===== The data =====

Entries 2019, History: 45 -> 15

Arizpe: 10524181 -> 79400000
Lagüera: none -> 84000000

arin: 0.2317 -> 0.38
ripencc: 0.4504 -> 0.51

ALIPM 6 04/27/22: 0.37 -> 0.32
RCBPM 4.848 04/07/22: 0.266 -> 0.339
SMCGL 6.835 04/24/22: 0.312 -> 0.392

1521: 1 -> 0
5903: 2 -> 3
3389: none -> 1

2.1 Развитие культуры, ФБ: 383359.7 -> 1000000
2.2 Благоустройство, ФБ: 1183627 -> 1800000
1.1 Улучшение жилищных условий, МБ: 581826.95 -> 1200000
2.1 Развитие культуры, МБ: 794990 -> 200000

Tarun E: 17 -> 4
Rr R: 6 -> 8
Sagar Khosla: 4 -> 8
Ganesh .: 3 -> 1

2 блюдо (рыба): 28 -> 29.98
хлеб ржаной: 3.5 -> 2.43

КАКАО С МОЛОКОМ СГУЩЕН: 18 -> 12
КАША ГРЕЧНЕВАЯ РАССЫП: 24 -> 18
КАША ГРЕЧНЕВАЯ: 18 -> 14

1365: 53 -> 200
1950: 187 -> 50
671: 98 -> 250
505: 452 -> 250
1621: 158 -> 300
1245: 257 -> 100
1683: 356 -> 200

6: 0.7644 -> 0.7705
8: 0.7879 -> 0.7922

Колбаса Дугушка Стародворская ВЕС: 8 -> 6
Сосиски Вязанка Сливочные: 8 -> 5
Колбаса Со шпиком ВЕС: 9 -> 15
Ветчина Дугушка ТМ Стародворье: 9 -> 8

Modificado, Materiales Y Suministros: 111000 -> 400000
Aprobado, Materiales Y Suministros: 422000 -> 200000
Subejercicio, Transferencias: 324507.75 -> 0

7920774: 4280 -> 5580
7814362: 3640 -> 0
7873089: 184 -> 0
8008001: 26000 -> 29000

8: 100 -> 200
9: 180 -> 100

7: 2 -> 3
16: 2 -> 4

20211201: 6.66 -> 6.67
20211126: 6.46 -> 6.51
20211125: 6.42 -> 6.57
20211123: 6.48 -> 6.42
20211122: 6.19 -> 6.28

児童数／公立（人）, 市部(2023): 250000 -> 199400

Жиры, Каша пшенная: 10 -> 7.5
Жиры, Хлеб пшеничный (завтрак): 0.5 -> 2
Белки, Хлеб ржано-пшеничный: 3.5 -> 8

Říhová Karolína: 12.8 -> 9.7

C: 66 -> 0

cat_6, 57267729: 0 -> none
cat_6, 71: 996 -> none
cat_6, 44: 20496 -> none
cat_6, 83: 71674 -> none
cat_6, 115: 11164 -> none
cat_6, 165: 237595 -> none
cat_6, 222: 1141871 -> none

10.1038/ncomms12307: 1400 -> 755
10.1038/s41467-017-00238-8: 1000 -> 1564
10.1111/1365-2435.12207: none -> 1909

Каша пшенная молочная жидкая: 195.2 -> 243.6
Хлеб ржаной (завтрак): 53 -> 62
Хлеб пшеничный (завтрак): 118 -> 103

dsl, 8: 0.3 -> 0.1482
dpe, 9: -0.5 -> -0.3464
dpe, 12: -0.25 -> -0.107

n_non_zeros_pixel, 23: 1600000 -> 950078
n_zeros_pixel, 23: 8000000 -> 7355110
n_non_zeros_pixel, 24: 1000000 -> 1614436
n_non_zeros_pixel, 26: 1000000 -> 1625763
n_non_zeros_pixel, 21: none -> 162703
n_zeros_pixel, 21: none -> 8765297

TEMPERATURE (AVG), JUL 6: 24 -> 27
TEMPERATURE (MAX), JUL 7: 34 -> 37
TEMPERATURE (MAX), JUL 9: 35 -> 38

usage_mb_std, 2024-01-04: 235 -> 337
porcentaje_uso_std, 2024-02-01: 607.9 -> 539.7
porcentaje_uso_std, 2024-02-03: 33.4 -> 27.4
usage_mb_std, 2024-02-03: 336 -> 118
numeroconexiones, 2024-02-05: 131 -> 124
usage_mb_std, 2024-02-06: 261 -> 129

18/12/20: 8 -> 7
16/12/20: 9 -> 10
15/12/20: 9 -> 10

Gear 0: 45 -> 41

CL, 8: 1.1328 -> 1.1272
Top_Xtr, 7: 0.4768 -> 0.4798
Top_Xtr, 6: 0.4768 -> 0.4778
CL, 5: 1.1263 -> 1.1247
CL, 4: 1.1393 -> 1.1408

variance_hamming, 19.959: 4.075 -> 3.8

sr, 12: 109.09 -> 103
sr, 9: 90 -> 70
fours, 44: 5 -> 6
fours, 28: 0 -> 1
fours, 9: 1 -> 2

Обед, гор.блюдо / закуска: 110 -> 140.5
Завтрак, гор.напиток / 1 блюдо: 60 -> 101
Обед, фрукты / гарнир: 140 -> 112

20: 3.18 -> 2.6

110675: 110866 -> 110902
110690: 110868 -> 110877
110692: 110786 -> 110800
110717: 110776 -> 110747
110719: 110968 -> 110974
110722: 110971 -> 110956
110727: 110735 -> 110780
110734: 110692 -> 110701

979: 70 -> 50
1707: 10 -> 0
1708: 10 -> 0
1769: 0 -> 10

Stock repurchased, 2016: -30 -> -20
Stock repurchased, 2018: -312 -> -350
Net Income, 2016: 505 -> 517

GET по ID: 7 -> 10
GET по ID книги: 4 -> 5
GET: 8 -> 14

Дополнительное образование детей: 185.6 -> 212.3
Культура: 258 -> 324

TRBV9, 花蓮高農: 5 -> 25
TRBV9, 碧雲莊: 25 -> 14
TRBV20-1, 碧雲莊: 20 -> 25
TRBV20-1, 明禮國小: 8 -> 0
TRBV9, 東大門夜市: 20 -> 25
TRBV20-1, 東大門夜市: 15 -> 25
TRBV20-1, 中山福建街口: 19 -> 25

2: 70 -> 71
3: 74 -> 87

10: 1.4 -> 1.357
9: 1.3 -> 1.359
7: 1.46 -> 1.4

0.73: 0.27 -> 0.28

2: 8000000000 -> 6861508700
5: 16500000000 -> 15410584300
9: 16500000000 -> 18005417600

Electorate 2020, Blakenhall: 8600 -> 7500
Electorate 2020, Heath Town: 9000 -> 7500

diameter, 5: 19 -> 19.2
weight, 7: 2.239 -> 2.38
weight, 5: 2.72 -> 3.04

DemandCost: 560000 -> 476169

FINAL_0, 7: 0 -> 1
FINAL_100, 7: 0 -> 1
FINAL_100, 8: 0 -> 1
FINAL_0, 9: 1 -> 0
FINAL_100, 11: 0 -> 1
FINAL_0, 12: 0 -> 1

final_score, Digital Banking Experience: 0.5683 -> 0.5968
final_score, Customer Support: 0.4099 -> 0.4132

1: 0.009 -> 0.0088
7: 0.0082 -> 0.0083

=====

» What to do: Only the lines above starting with the one with "2 блюдо (рыба): 28 -> 29.98" and going through the one with "10.1038/s41467-017-00238-8: 1000 -> 1564" are to be copied, word for word and with both ends kept.

» Response for this exercise:
2 блюдо (рыба): 28 -> 29.98
хлеб ржаной: 3.5 -> 2.43

КАКАО С МОЛОКОМ СГУЩЕН: 18 -> 12
КАША ГРЕЧНЕВАЯ РАССЫП: 24 -> 18
КАША ГРЕЧНЕВАЯ: 18 -> 14

1365: 53 -> 200
1950: 187 -> 50
671: 98 -> 250
505: 452 -> 250
1621: 158 -> 300
1245: 257 -> 100
1683: 356 -> 200

6: 0.7644 -> 0.7705
8: 0.7879 -> 0.7922

Колбаса Дугушка Стародворская ВЕС: 8 -> 6
Сосиски Вязанка Сливочные: 8 -> 5
Колбаса Со шпиком ВЕС: 9 -> 15
Ветчина Дугушка ТМ Стародворье: 9 -> 8

Modificado, Materiales Y Suministros: 111000 -> 400000
Aprobado, Materiales Y Suministros: 422000 -> 200000
Subejercicio, Transferencias: 324507.75 -> 0

7920774: 4280 -> 5580
7814362: 3640 -> 0
7873089: 184 -> 0
8008001: 26000 -> 29000

8: 100 -> 200
9: 180 -> 100

7: 2 -> 3
16: 2 -> 4

20211201: 6.66 -> 6.67
20211126: 6.46 -> 6.51
20211125: 6.42 -> 6.57
20211123: 6.48 -> 6.42
20211122: 6.19 -> 6.28

児童数／公立（人）, 市部(2023): 250000 -> 199400

Жиры, Каша пшенная: 10 -> 7.5
Жиры, Хлеб пшеничный (завтрак): 0.5 -> 2
Белки, Хлеб ржано-пшеничный: 3.5 -> 8

Říhová Karolína: 12.8 -> 9.7

C: 66 -> 0

cat_6, 57267729: 0 -> none
cat_6, 71: 996 -> none
cat_6, 44: 20496 -> none
cat_6, 83: 71674 -> none
cat_6, 115: 11164 -> none
cat_6, 165: 237595 -> none
cat_6, 222: 1141871 -> none

10.1038/ncomms12307: 1400 -> 755
10.1038/s41467-017-00238-8: 1000 -> 1564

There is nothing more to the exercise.